* **Your objective**:
Could you retype the whole listing word for word and drop the images?

* **Given data**:
▼
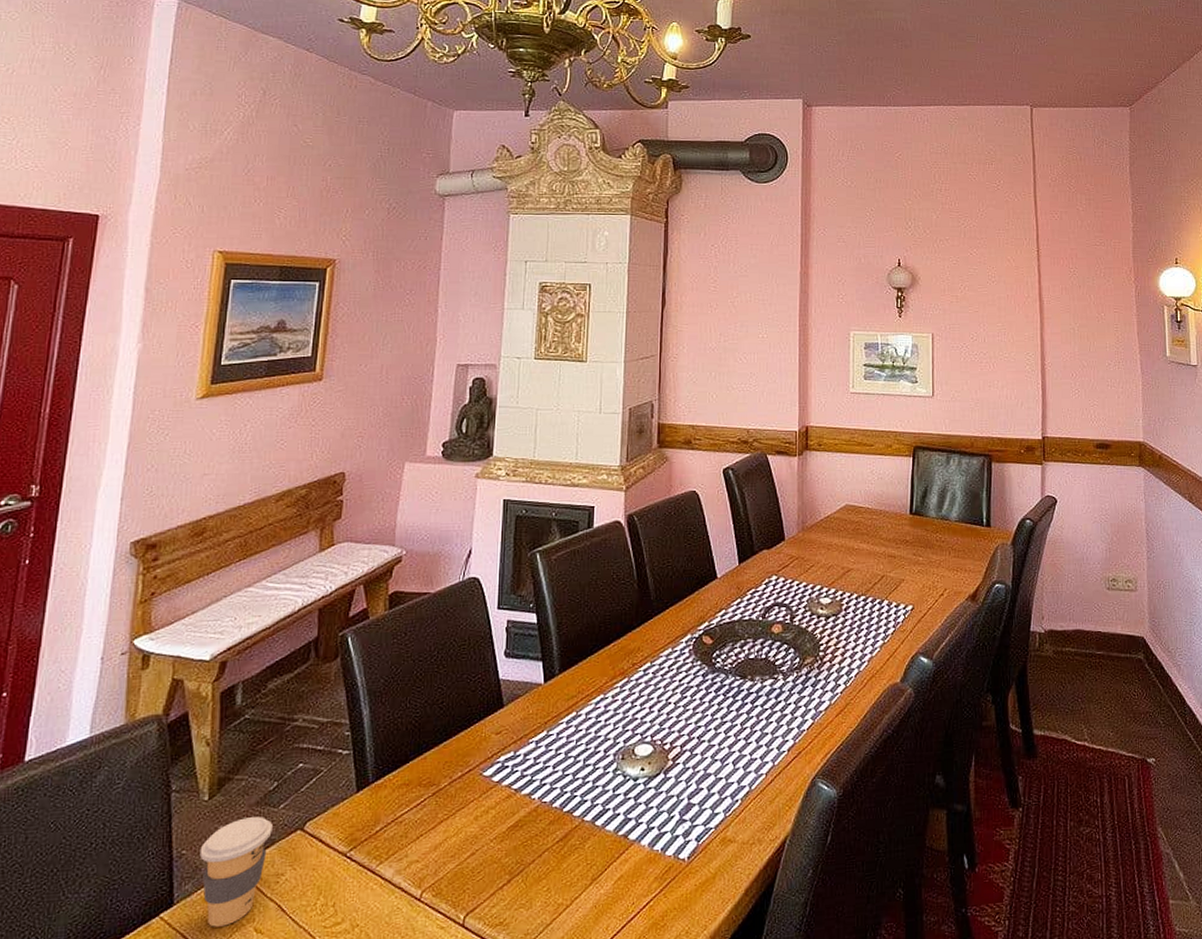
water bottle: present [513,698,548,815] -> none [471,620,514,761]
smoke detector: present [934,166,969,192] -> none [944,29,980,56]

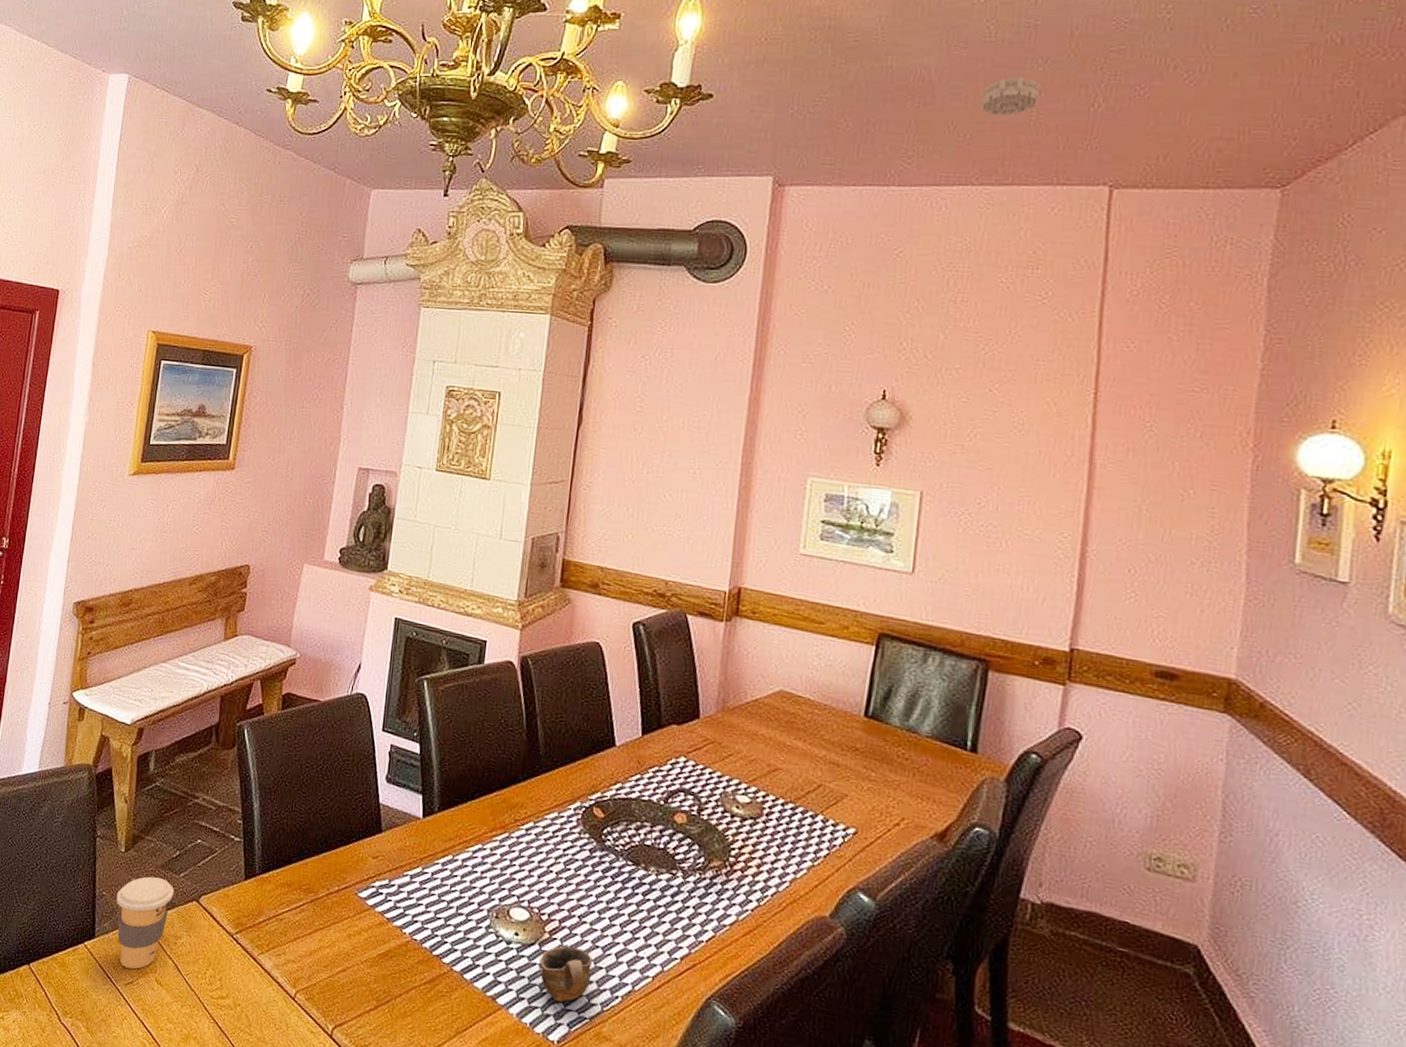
cup: none [665,766,713,822] -> present [539,945,592,1003]
smoke detector: none [944,29,980,56] -> present [981,77,1040,116]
▲
* **Result of this task**:
water bottle: present [513,698,548,815] -> none [471,620,514,761]
smoke detector: present [934,166,969,192] -> none [944,29,980,56]

cup: none [665,766,713,822] -> present [539,945,592,1003]
smoke detector: none [944,29,980,56] -> present [981,77,1040,116]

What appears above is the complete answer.